I knew that weeks or months later Collier would think of Yep Yep again and really let loose, as he has done with my grandparents and others that have passed away. I was telling a colleague about this – one who met Yep Yep once when she was volunteering at one of our ball games – and I mentioned that it would be months or longer before it all really sank in for Collier. She told me that it was that way with her. It had been years since her grandmother passed away, and she still thinks of her every now and again and tears up. I guess that’s the way it is with all of us.
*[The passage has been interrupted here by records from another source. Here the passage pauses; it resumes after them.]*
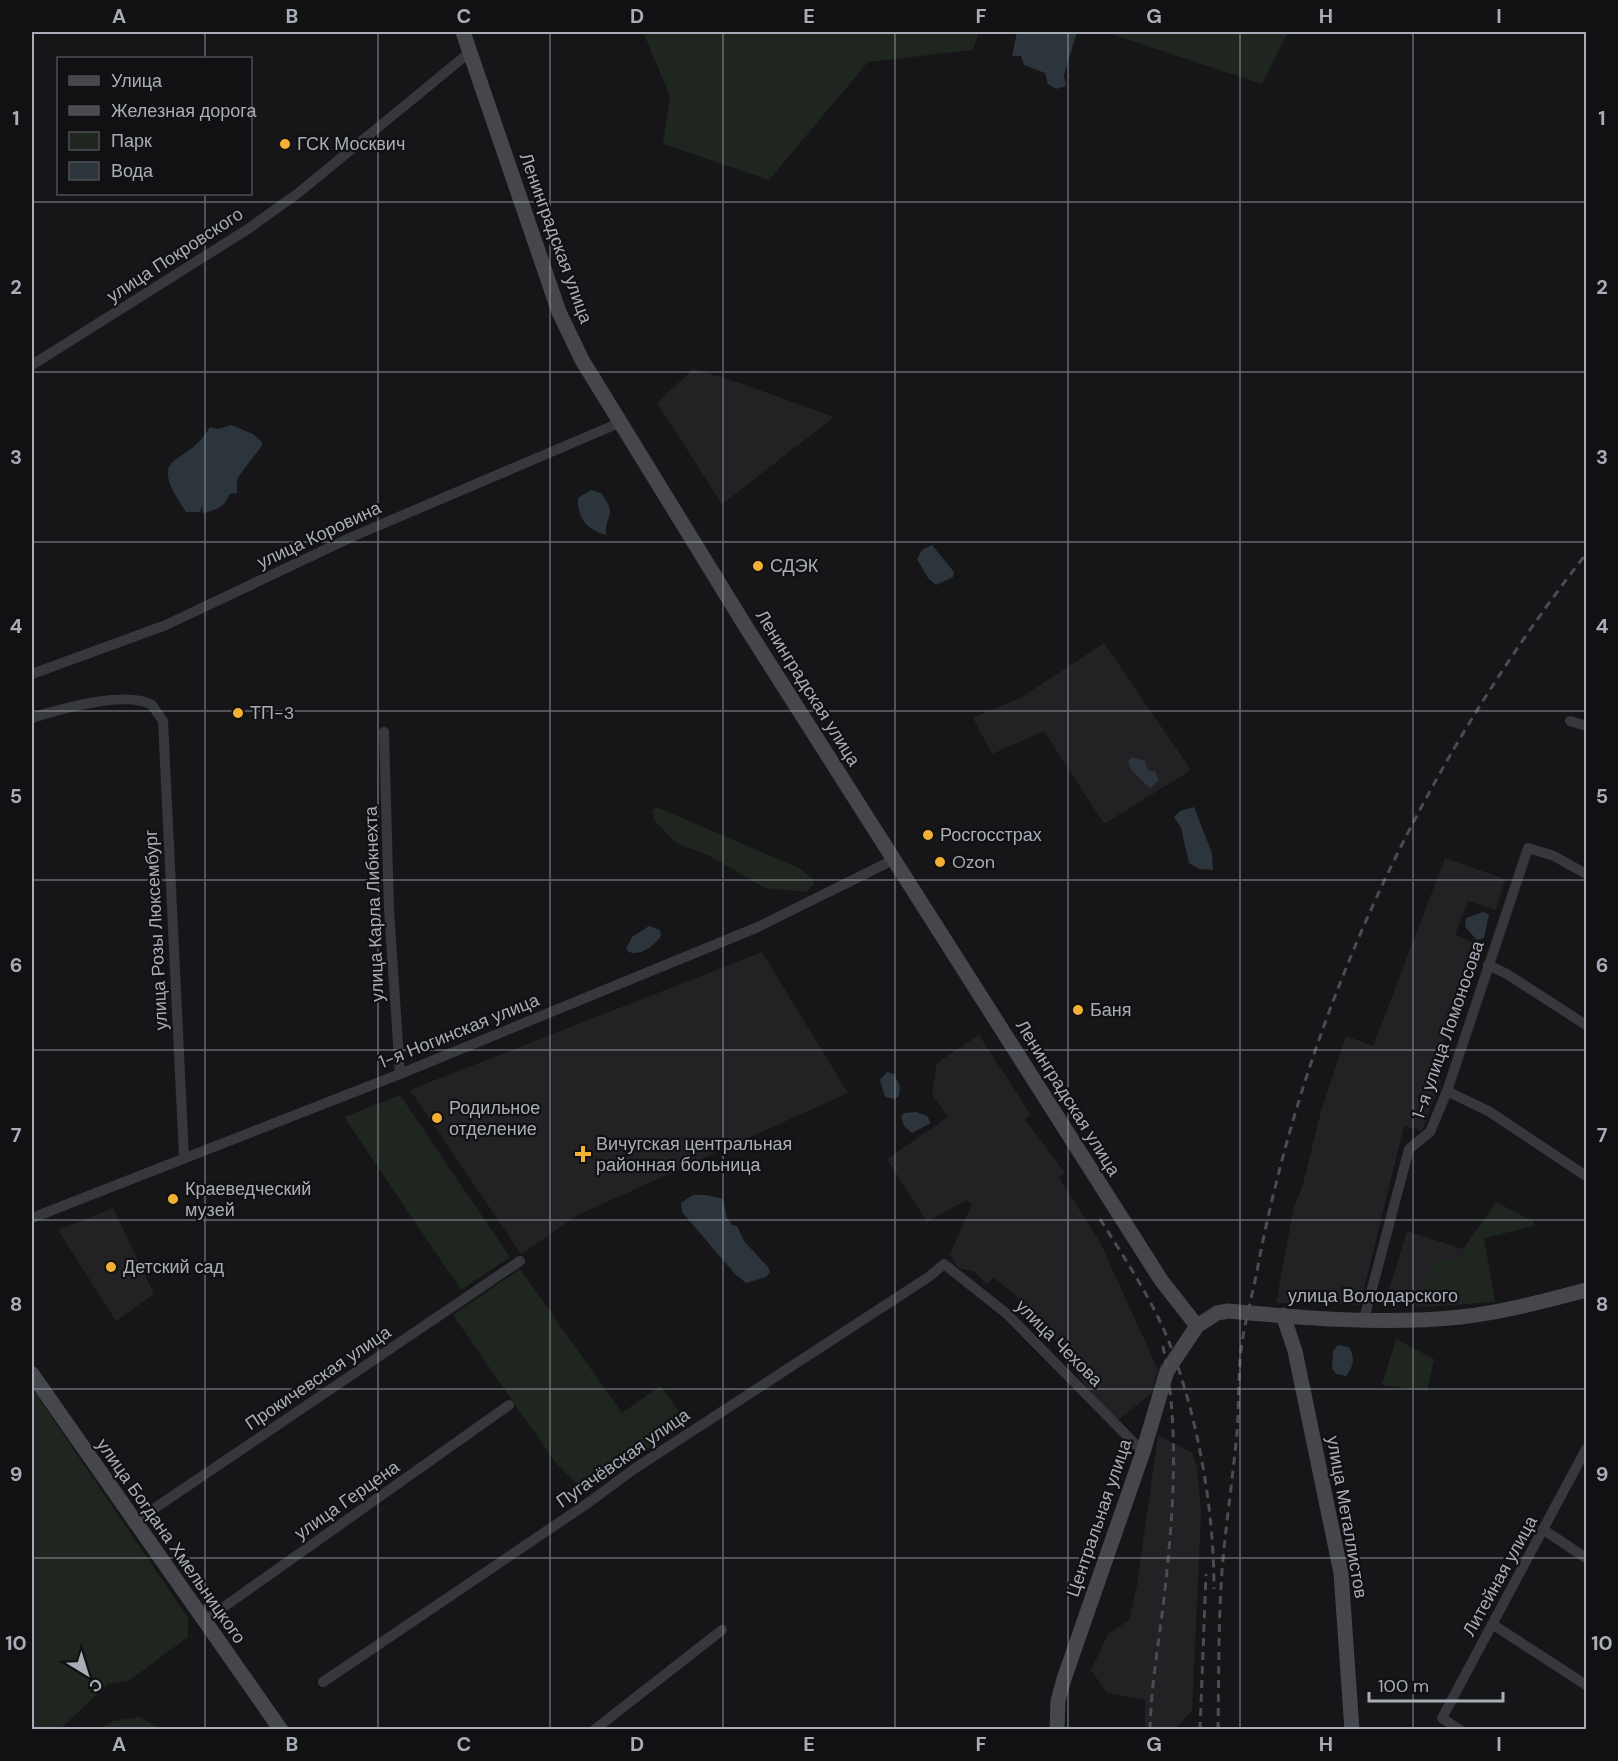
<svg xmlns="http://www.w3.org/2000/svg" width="1618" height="1761" font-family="'DM Sans',sans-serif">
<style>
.built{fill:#222225}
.green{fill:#1e261f}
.water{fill:#2c353c}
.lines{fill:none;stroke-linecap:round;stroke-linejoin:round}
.street{stroke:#37383d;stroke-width:10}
.secondary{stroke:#45474d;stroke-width:15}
.rail{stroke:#4a4c52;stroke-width:3;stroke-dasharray:8 6;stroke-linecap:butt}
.grid{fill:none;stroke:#a8adb8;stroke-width:1.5;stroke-opacity:0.55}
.poi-dot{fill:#f2b134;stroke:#111113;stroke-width:2}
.labels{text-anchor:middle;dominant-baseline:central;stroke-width:4.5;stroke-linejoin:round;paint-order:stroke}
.poi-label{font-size:18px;fill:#a8adb8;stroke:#111113;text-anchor:start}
.street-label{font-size:18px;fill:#a8adb8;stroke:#111113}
.neatline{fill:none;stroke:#a8adb8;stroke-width:2}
.grid-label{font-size:20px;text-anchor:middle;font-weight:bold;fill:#a8adb8}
</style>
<rect width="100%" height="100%" fill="#161618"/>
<path class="built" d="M693 369 743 384 834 417 722 504 657 403Z
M1104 643 1191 770 1104 824 1044 731 992 754 973 718 1022 697Z
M1445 858 1505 879 1496 910 1468 901 1455 935 1481 946 1439 1052 1445 1054 1436 1078 1441 1080 1422 1131 1404 1126 1360 1305 1276 1303 1294 1206 1302 1188 1321 1111 1346 1036 1373 1046Z
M762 952 848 1093 578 1215 521 1254 410 1090Z
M979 1035 1031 1115 1025 1119 1065 1173 1059 1178 1100 1242 1158 1370 1151 1394 1118 1420 1092 1395 1055 1340 1029 1324 1017 1296 994 1278 987 1284 975 1272 958 1268 950 1254 972 1204 966 1200 927 1222 887 1159 948 1117 932 1094 937 1063Z
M113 1208 154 1294 116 1321 58 1230Z
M1407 1231 1463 1249 1462 1257 1431 1264 1423 1307 1386 1299Z
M1158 1435 1192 1453 1197 1467 1201 1513 1192 1711 1175 1729H1145V1700L1107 1693 1091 1670 1108 1634 1129 1620 1137 1585Z"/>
<path class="green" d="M643 32H979L973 50 868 62 769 180 663 144 670 96Z
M1106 32H1288L1262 84Z
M656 807 799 868 813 879 814 884 806 892 765 888 710 856 676 843 654 820 652 811Z
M400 1095 510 1257 461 1290 344 1117Z
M1496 1202 1534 1222V1226L1484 1238 1495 1302 1423 1307 1431 1264 1462 1257 1463 1249Z
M520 1269 622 1413 660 1386 687 1422 585 1492 555 1462 453 1315Z
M1396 1339 1434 1359 1427 1391 1382 1385Z
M32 1388 188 1618V1637L129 1681 108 1684 60 1729H32Z
M140 1717 160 1729H99L113 1721Z"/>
<path class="water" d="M1017 32H1077L1064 75 1066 86 1056 89 1048 84 1045 73 1024 65 1021 56H1012Z
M231 425 253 434 262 442V446L241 473 237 480V493L229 494C227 506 214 511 203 513L202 506 200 512H186C144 449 184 471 210 427L218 429Z
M591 490 601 493C619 516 604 515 606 535 587 530 577 518 578 498Z
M932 545 954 572 953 577 936 585 928 578 917 559 922 550Z
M1131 757 1145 761 1148 771H1155L1159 780 1150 788 1132 771 1128 762Z
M1194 807 1212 853 1213 870 1199 869 1189 863 1181 828 1174 817 1180 811Z
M1483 912 1489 914 1484 938 1477 940 1465 927 1466 918Z
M649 926 660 930 661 936C654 946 641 956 629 952L626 949 632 937Z
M887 1072 894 1074 900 1086 899 1096 895 1099 885 1097 880 1080Z
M916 1112 927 1116 931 1123 912 1133 904 1126 901 1117 904 1113Z
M693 1195H706L723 1199 727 1218 732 1225 737 1226 744 1241 768 1267 770 1272 766 1277 746 1283 735 1274 682 1212 681 1203Z
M1338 1345 1349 1347C1355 1358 1354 1366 1346 1376L1337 1374 1332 1369 1333 1351Z"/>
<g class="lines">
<path class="street" d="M32 365 248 229 297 194 470 52
M32 674 166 625 354 536 619 423
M32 718C60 709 126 690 152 705L163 721 184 1157
M1570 721 1586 726
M384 732 389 909 400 1074
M1488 965 1507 974 1586 1025
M1447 1091 1490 1112 1586 1176
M32 1218 400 1074 758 927 893 860
M1364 1319 1409 1149 1430 1132 1447 1091 1528 848 1554 856 1586 874
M133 1523 520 1261
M1544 1530 1586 1558
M204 1621 509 1405
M1492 1624 1586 1685
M323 1682 588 1503 634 1469 930 1276 944 1264 1007 1314 1143 1452
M594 1730 722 1630
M1460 1730 1442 1718 1586 1449"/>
<path class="secondary" d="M463 32 559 312 582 360 746 627 1161 1280 1197 1326
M1283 1315 1295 1351 1341 1573 1352 1730
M32 1374 281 1730
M1057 1730 1058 1701 1064 1679 1143 1452 1167 1371 1197 1326 1217 1313 1228 1311C1304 1318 1385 1325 1461 1317 1504 1312 1545 1301 1586 1290"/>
<path class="rail" d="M1100 1219C1125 1259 1152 1299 1169 1342 1198 1417 1214 1509 1214 1589
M1150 1730C1151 1688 1158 1647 1163 1607 1173 1520 1181 1428 1162 1342
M1200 1730 1206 1574
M1218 1730C1219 1673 1218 1616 1223 1559 1227 1517 1233 1475 1237 1433 1239 1406 1238 1378 1241 1351 1244 1324 1252 1297 1257 1271 1306 1009 1423 763 1586 554"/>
</g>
<path class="grid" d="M205 32V58M378 32V1730M550 32V1730M723 32V1730M895 32V1730M1068 32V1730M1240 32V1730M1413 32V1730M205 194V1730M32 202H1586M32 372H1586M32 542H1586M32 711H1586M32 880H1586M32 1050H1586M32 1220H1586M32 1389H1586M32 1558H1586"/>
<g class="poi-dot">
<circle cx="285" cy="144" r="6"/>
<circle cx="758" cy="566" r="6"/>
<circle cx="238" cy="713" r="6"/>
<circle cx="928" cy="835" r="6"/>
<circle cx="940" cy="862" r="6"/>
<circle cx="1078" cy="1010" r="6"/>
<circle cx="437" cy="1118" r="6"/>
<path d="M580 1145h6v6h6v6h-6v6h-6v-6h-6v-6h6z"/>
<circle cx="173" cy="1199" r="6"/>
<circle cx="111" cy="1267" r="6"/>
</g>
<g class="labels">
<g class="poi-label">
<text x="297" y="144">ГСК Москвич</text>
<text x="770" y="566">СДЭК</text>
<text x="250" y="713">ТП-3</text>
<text x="940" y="835">Росгосстрах</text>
<text x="952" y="862">Ozon</text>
<text x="1090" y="1010">Баня</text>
<text x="449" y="1108">Родильное<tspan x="449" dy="21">отделение</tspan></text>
<text x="596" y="1144">Вичугская центральная<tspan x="596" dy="21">районная больница</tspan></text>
<text x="185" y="1189">Краеведческий<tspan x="185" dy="21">музей</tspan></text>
<text x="123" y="1267">Детский сад</text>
</g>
<g class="street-label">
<text transform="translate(556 238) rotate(70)">Ленинградская улица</text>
<text transform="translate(175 255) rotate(-33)">улица Покровского</text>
<text transform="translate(319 535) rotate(-25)">улица Коровина</text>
<text transform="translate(808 688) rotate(58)">Ленинградская улица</text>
<text transform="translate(374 904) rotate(-92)">улица Карла Либкнехта</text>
<text transform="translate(156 930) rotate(-93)">улица Розы Люксембург</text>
<text transform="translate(1448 1030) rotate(-71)">1-я улица Ломоносова</text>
<text transform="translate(459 1031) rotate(-22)">1-я Ногинская улица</text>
<text transform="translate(1068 1098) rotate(58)">Ленинградская улица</text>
<text x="1373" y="1296">улица Володарского</text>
<text transform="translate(1059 1343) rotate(45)">улица Чехова</text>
<text transform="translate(318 1378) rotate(-34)">Прокичевская улица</text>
<text transform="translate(623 1458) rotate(-35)">Пугачёвская улица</text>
<text transform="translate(347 1500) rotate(-35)">улица Герцена</text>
<text transform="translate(1347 1517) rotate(80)">улица Металлистов</text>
<text transform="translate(1099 1518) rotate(-71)">Центральная улица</text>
<text transform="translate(171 1541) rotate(55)">улица Богдана Хмельницкого</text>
<text transform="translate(1500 1576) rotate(-61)">Литейная улица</text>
</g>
</g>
<rect width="1618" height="1761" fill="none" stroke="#111113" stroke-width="66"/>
<rect x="57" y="57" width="195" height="138" fill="#111113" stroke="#4d4f55" stroke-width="1.5"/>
<rect x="69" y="76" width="30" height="9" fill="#45474d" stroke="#4d4f55" stroke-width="1.5"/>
<text x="111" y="87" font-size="18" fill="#a8adb8">Улица</text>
<rect x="69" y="106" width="30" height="9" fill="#4a4c52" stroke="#4d4f55" stroke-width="1.5"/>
<text x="111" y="117" font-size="18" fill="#a8adb8">Железная дорога</text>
<rect x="69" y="132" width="30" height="18" fill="#1e261f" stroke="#4d4f55" stroke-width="1.5"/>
<text x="111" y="147" font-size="18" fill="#a8adb8">Парк</text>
<rect x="69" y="162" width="30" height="18" fill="#2c353c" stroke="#4d4f55" stroke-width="1.5"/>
<text x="111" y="177" font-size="18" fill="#a8adb8">Вода</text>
<g transform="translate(87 1674) rotate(142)" stroke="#111113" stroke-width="4.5" paint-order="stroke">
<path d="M0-4.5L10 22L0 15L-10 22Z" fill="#a8adb8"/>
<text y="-9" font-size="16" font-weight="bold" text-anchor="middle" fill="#a8adb8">С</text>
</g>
<path d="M1369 1692v9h134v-9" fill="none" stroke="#a8adb8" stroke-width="3"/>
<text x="1378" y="1692" font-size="18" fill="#a8adb8" stroke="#111113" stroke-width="4.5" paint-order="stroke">100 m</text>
<rect x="33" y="33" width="1552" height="1695" class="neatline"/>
<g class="grid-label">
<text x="119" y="23">A</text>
<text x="292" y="23">B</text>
<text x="464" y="23">C</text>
<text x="637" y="23">D</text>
<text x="809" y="23">E</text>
<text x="981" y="23">F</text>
<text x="1154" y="23">G</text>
<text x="1326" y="23">H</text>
<text x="1499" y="23">I</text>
<text x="16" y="125">1</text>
<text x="1602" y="125">1</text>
<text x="16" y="294">2</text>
<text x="1602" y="294">2</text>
<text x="16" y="464">3</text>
<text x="1602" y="464">3</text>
<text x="16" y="633">4</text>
<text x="1602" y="633">4</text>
<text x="16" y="803">5</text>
<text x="1602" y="803">5</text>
<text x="16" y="972">6</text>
<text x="1602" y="972">6</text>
<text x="16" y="1142">7</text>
<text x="1602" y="1142">7</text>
<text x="16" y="1311">8</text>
<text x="1602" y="1311">8</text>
<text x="16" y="1481">9</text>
<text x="1602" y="1481">9</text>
<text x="16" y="1650">10</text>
<text x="1602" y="1650">10</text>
<text x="119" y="1751">A</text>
<text x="292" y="1751">B</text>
<text x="464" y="1751">C</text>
<text x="637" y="1751">D</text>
<text x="809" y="1751">E</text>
<text x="981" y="1751">F</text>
<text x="1154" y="1751">G</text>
<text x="1326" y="1751">H</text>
<text x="1499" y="1751">I</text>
</g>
</svg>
A week after his passing, Yep Yep’s family held a celebration of life. We decided to get there early and stay just for a few minutes to help with keeping the crowd down. There’s still a pandemic going on, after all. Amye and I walked with Collier up to the casket and nodded to the family, paying our respects without physical contact in this new era of the coronavirus. Collier handled it well. At this point, we were probably the only non-family guests there. We started to walk out, but Collier hesitated. He wanted to stay for a few more minutes. We took a pew in the back of the chapel.
It didn’t take long before Collier really started to cry big, crocodile tears. We assured him that Yep Yep was with Jesus, but just like when I was a kid, that didn’t seem to help all that much. He got up and walked back down to the front of the chapel. I could hear the bubbling of snot from up under his mask. As he was getting one more look at his friend, Yep Yep’s mother and aunts noticed him and came over to console him. Seeing him crying reminded them of their own grief, but more than that, I think it was a shared love for a life taken too soon, of a young man they’ll miss in their lives just like Collier will miss in his.
Seeing all this confirmed to me that there’s no validity to the notion that folks with special needs don’t feel emotions or have feelings. I saw it on my couch that day when we broke the news to Collier, and I saw it in the shared experience the day we celebrated Yep Yep’s life.
It’s not only pain, though. Collier has a wide range of emotions. I see it every day – when we celebrate birthdays and holidays, or when one of us gets our feelings hurt, or in a myriad of other instances. In many cases, Collier is MORE emotional than the average kid. I think he probably gets that from me.
This is a great reminder for me, and maybe you, too: It’s important to presume competence of folks on the autism spectrum. Just because they may not show it, doesn’t mean they are not feeling it. They may not be able to verbally share what they are feeling, but that’s true for a lot of people, not just people with autism. Feeling pain and grief is, unfortunately, part of being human.
Fortunately, it’s not the only part.